(Records contained in a dataset)

----------------------------------------

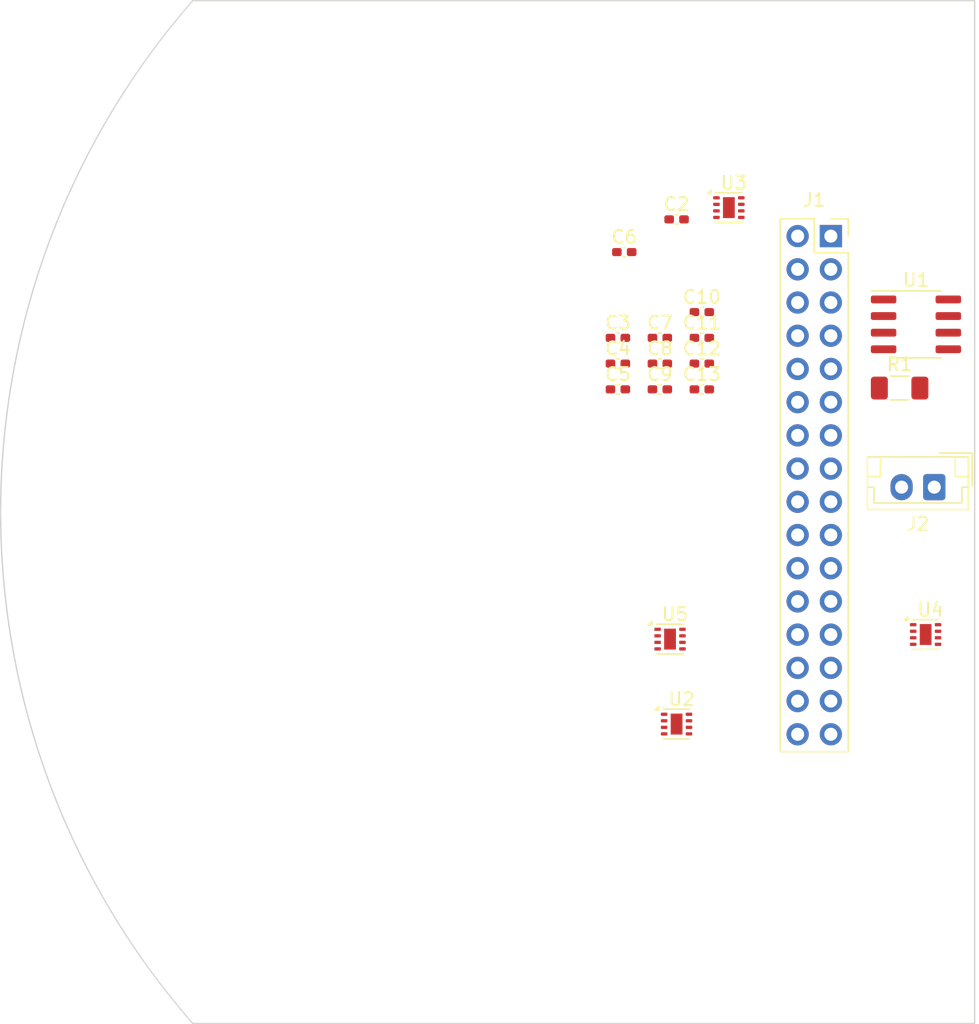
<source format=kicad_pcb>
(kicad_pcb
	(version 20241229)
	(generator "pcbnew")
	(generator_version "9.0")
	(general
		(thickness 1.6)
		(legacy_teardrops no)
	)
	(paper "A4")
	(layers
		(0 "F.Cu" signal)
		(2 "B.Cu" signal)
		(9 "F.Adhes" user "F.Adhesive")
		(11 "B.Adhes" user "B.Adhesive")
		(13 "F.Paste" user)
		(15 "B.Paste" user)
		(5 "F.SilkS" user "F.Silkscreen")
		(7 "B.SilkS" user "B.Silkscreen")
		(1 "F.Mask" user)
		(3 "B.Mask" user)
		(17 "Dwgs.User" user "User.Drawings")
		(19 "Cmts.User" user "User.Comments")
		(21 "Eco1.User" user "User.Eco1")
		(23 "Eco2.User" user "User.Eco2")
		(25 "Edge.Cuts" user)
		(27 "Margin" user)
		(31 "F.CrtYd" user "F.Courtyard")
		(29 "B.CrtYd" user "B.Courtyard")
		(35 "F.Fab" user)
		(33 "B.Fab" user)
		(39 "User.1" user)
		(41 "User.2" user)
		(43 "User.3" user)
		(45 "User.4" user)
		(47 "User.5" user)
		(49 "User.6" user)
		(51 "User.7" user)
		(53 "User.8" user)
		(55 "User.9" user)
	)
	(setup
		(pad_to_mask_clearance 0)
		(allow_soldermask_bridges_in_footprints no)
		(tenting front back)
		(pcbplotparams
			(layerselection 0x00000000_00000000_55555555_5755f5ff)
			(plot_on_all_layers_selection 0x00000000_00000000_00000000_00000000)
			(disableapertmacros no)
			(usegerberextensions no)
			(usegerberattributes yes)
			(usegerberadvancedattributes yes)
			(creategerberjobfile yes)
			(dashed_line_dash_ratio 12.000000)
			(dashed_line_gap_ratio 3.000000)
			(svgprecision 4)
			(plotframeref no)
			(mode 1)
			(useauxorigin no)
			(hpglpennumber 1)
			(hpglpenspeed 20)
			(hpglpendiameter 15.000000)
			(pdf_front_fp_property_popups yes)
			(pdf_back_fp_property_popups yes)
			(pdf_metadata yes)
			(pdf_single_document no)
			(dxfpolygonmode yes)
			(dxfimperialunits yes)
			(dxfusepcbnewfont yes)
			(psnegative no)
			(psa4output no)
			(plot_black_and_white yes)
			(plotinvisibletext no)
			(sketchpadsonfab no)
			(plotpadnumbers no)
			(hidednponfab no)
			(sketchdnponfab yes)
			(crossoutdnponfab yes)
			(subtractmaskfromsilk no)
			(outputformat 1)
			(mirror no)
			(drillshape 1)
			(scaleselection 1)
			(outputdirectory "")
		)
	)
	(net 0 "")
	(net 1 "/Motor_H_Supply")
	(net 2 "/5V Out")
	(net 3 "/3.3V Regulated")
	(net 4 "/Motor4_A_OUT")
	(net 5 "/MOTOR1_CTRL1")
	(net 6 "/MOTOR4_CTRL1")
	(net 7 "unconnected-(J1-Pin_7-Pad7)")
	(net 8 "/MOTOR4_CTRL2")
	(net 9 "unconnected-(J1-Pin_9-Pad9)")
	(net 10 "/MOTOR3_CTRL1")
	(net 11 "unconnected-(J1-Pin_11-Pad11)")
	(net 12 "unconnected-(J1-Pin_12-Pad12)")
	(net 13 "unconnected-(J1-Pin_13-Pad13)")
	(net 14 "unconnected-(J1-Pin_14-Pad14)")
	(net 15 "unconnected-(J1-Pin_15-Pad15)")
	(net 16 "/SCLK_INA219")
	(net 17 "/SDA_INA219")
	(net 18 "unconnected-(J1-Pin_18-Pad18)")
	(net 19 "unconnected-(J1-Pin_19-Pad19)")
	(net 20 "/MOTOR1_A_OUT")
	(net 21 "unconnected-(J1-Pin_21-Pad21)")
	(net 22 "unconnected-(J1-Pin_22-Pad22)")
	(net 23 "unconnected-(J1-Pin_23-Pad23)")
	(net 24 "/Motor2_A_OUT")
	(net 25 "unconnected-(J1-Pin_25-Pad25)")
	(net 26 "/MOTOR1_B_OUT")
	(net 27 "/MOTOR2_CTRL1")
	(net 28 "/MOTOR3_B_OUT")
	(net 29 "/Motor2_B_OUT")
	(net 30 "/MOTOR2_CTRL2")
	(net 31 "/V_Battery+")
	(net 32 "/V_Battery-")
	(net 33 "/Vcc")
	(net 34 "GND")
	(net 35 "/MOTOR1_CTRL2")
	(net 36 "/MOTOR3_CTRL2")
	(net 37 "/MOTOR3_A_OUT")
	(net 38 "/Motor4_B_OUT")
	(footprint "Capacitor_SMD:C_0402_1005Metric_Pad0.74x0.62mm_HandSolder" (layer "F.Cu") (at 90.2225 86.5))
	(footprint "Capacitor_SMD:C_0402_1005Metric_Pad0.74x0.62mm_HandSolder" (layer "F.Cu") (at 90.2225 82.56))
	(footprint "Capacitor_SMD:C_0402_1005Metric_Pad0.74x0.62mm_HandSolder" (layer "F.Cu") (at 87.0125 86.5))
	(footprint "Resistor_SMD:R_1206_3216Metric_Pad1.30x1.75mm_HandSolder" (layer "F.Cu") (at 108.56 86.4))
	(footprint "Capacitor_SMD:C_0402_1005Metric_Pad0.74x0.62mm_HandSolder" (layer "F.Cu") (at 93.4325 84.53))
	(footprint "Package_SON:WSON-8-1EP_2x2mm_P0.5mm_EP0.9x1.6mm" (layer "F.Cu") (at 91.5 112.1))
	(footprint "Capacitor_SMD:C_0402_1005Metric_Pad0.74x0.62mm_HandSolder" (layer "F.Cu") (at 87.0125 84.53))
	(footprint "Capacitor_SMD:C_0402_1005Metric_Pad0.74x0.62mm_HandSolder" (layer "F.Cu") (at 87.5 76))
	(footprint "Capacitor_SMD:C_0402_1005Metric_Pad0.74x0.62mm_HandSolder" (layer "F.Cu") (at 87.0125 82.56))
	(footprint "Package_SON:WSON-8-1EP_2x2mm_P0.5mm_EP0.9x1.6mm" (layer "F.Cu") (at 95.5 72.6))
	(footprint "Connector_PinSocket_2.54mm:PinSocket_2x16_P2.54mm_Vertical" (layer "F.Cu") (at 103.3 74.78))
	(footprint "Package_SON:WSON-8-1EP_2x2mm_P0.5mm_EP0.9x1.6mm" (layer "F.Cu") (at 91 105.6))
	(footprint "Capacitor_SMD:C_0402_1005Metric_Pad0.74x0.62mm_HandSolder" (layer "F.Cu") (at 90.2225 84.53))
	(footprint "Capacitor_SMD:C_0402_1005Metric_Pad0.74x0.62mm_HandSolder" (layer "F.Cu") (at 91.5 73.5))
	(footprint "Package_SO:SOIC-8_3.9x4.9mm_P1.27mm" (layer "F.Cu") (at 109.81 81.53))
	(footprint "Capacitor_SMD:C_0402_1005Metric_Pad0.74x0.62mm_HandSolder" (layer "F.Cu") (at 93.4325 80.59))
	(footprint "Connector_JST:JST_EH_B2B-EH-A_1x02_P2.50mm_Vertical" (layer "F.Cu") (at 111.21 93.98 180))
	(footprint "Capacitor_SMD:C_0402_1005Metric_Pad0.74x0.62mm_HandSolder" (layer "F.Cu") (at 93.4325 86.5))
	(footprint "Capacitor_SMD:C_0402_1005Metric_Pad0.74x0.62mm_HandSolder" (layer "F.Cu") (at 93.4325 82.56))
	(footprint "Package_SON:WSON-8-1EP_2x2mm_P0.5mm_EP0.9x1.6mm" (layer "F.Cu") (at 110.55 105.25))
	(gr_line
		(start 54.497593 56.771915)
		(end 114.3 56.771915)
		(stroke
			(width 0.1)
			(type default)
		)
		(layer "Edge.Cuts")
		(uuid "e61d2207-067c-446b-b2a8-a3900472359f")
	)
	(gr_line
		(start 114.3 56.771915)
		(end 114.3 135)
		(stroke
			(width 0.1)
			(type default)
		)
		(layer "Edge.Cuts")
		(uuid "f1932d0e-d3e9-48cc-b4c2-bf3f1fb1f712")
	)
	(gr_line
		(start 114.3 135)
		(end 54.497593 135)
		(stroke
			(width 0.1)
			(type default)
		)
		(layer "Edge.Cuts")
		(uuid "f7214d92-e1d2-429a-8ff0-afcdd9fff311")
	)
	(gr_arc
		(start 54.497593 135)
		(mid 39.802309 95.885958)
		(end 54.497593 56.771915)
		(stroke
			(width 0.1)
			(type default)
		)
		(layer "Edge.Cuts")
		(uuid "f890392a-6e5d-4236-ae7d-2442a897cedd")
	)
	(embedded_fonts no)
)

</source>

----------------------------------------

When you reach the line containing "(creategerberjobfile yes)" in the data above, start copying exactly, and stop after the line containing "(scaleselection 1)".

TASK OUTPUT:
			(creategerberjobfile yes)
			(dashed_line_dash_ratio 12.000000)
			(dashed_line_gap_ratio 3.000000)
			(svgprecision 4)
			(plotframeref no)
			(mode 1)
			(useauxorigin no)
			(hpglpennumber 1)
			(hpglpenspeed 20)
			(hpglpendiameter 15.000000)
			(pdf_front_fp_property_popups yes)
			(pdf_back_fp_property_popups yes)
			(pdf_metadata yes)
			(pdf_single_document no)
			(dxfpolygonmode yes)
			(dxfimperialunits yes)
			(dxfusepcbnewfont yes)
			(psnegative no)
			(psa4output no)
			(plot_black_and_white yes)
			(plotinvisibletext no)
			(sketchpadsonfab no)
			(plotpadnumbers no)
			(hidednponfab no)
			(sketchdnponfab yes)
			(crossoutdnponfab yes)
			(subtractmaskfromsilk no)
			(outputformat 1)
			(mirror no)
			(drillshape 1)
			(scaleselection 1)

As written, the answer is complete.